The Boeing Joint Strike Fighter One Team has successfully completed the first phase of engine runs for its X-32A concept demonstration aircraft. The smooth, uneventful operation of the engine in the aircraft confirmed all performance predictions and moves the X-32A closer to its first flight.
The Pratt & Whitney F119-614 engine ran at idle power to verify system integrity, then at all power settings, from minimum to maximum afterburner. The engine was powered up eight times over a six-day period. All propulsion-system components operated as designed and experienced no anomalies. Emergency system tests and emergency shutdowns also were performed, revealing no issues.

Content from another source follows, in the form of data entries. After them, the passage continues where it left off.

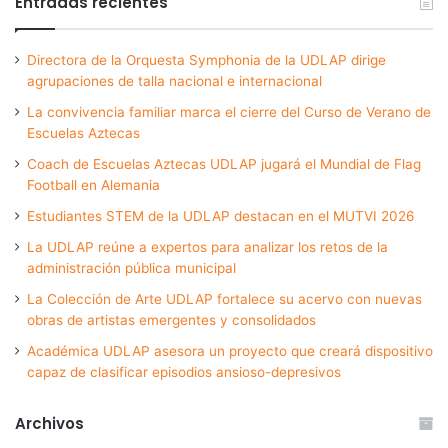
Entradas recientes
Directora de la Orquesta Symphonia de la UDLAP dirige
agrupaciones de talla nacional e internacional
La convivencia familiar marca el cierre del Curso de Verano de
Escuelas Aztecas
Coach de Escuelas Aztecas UDLAP jugará el Mundial de Flag
Football en Alemania
Estudiantes STEM de la UDLAP destacan en el MUTVI 2026
La UDLAP reúne a expertos para analizar los retos de la
administración pública municipal
La Colección de Arte UDLAP fortalece su acervo con nuevas
obras de artistas emergentes y consolidados
Académica UDLAP asesora un proyecto que creará dispositivo
capaz de clasificar episodios ansioso-depresivos
Archivos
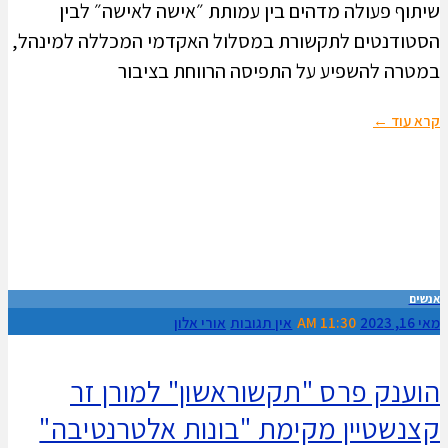
שיתוף פעולה מדהים בין עמותת ״אישה לאישה״ לבין
הסטודנטים לתקשורת במסלול האקדמי המכללה למינהל,
במטרה להשפיע על התפיסה הרווחת בציבור
קרא עוד ←
אנשים
מאי 16, 2023
11:30 AM
אין תגובות
אורי אלון
הוענק פרס "תקשוראשון" למורן זר
קצנשטיין מקימת "בונות אלטרנטיבה"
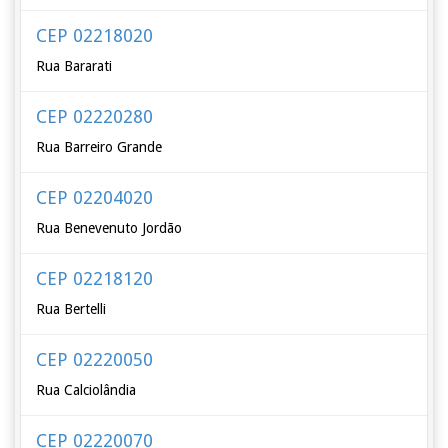
CEP 02218020
Rua Bararati
CEP 02220280
Rua Barreiro Grande
CEP 02204020
Rua Benevenuto Jordão
CEP 02218120
Rua Bertelli
CEP 02220050
Rua Calciolândia
CEP 02220070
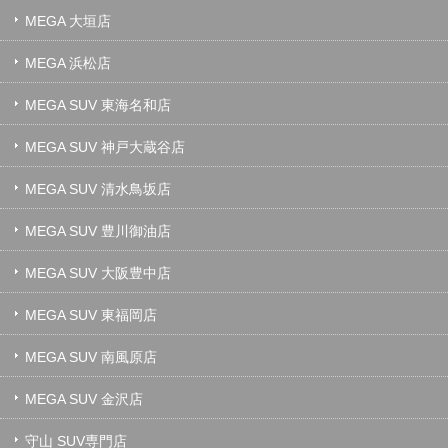
MEGA 大垣店
MEGA 浜松店
MEGA SUV 東海名和店
MEGA SUV 神戸大蔵谷店
MEGA SUV 清水鳥坂店
MEGA SUV 豊川御油店
MEGA SUV 大阪豊中店
MEGA SUV 東福岡店
MEGA SUV 南風原店
MEGA SUV 金沢店
守山 SUV専門店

"Engine performance was excellent," said Ad Thompson, X-32 flight-test manager. "This first phase of engine runs goes a long way toward risk reduction and validating our simulations. The engine operated just as well in the aircraft as it did on the test stand.
"This gives us further confidence that we're on the right path toward a safe and productive flight-test program," Thompson said.
Additional engine tests involving the vehicle management system, electro-magnetic interference and other aircraft performance requirements will be done before low-speed taxi tests are conducted in May. The X-32A is expected to fly this summer.
Boeing, the world's largest producer of fighter aircraft, is competing to build the JSF under a four-year concept demonstration phase contract with the U.S. Air Force, Navy and Marine Corps, and the British Royal Air Force and Navy. A winner is scheduled to be selected in 2001.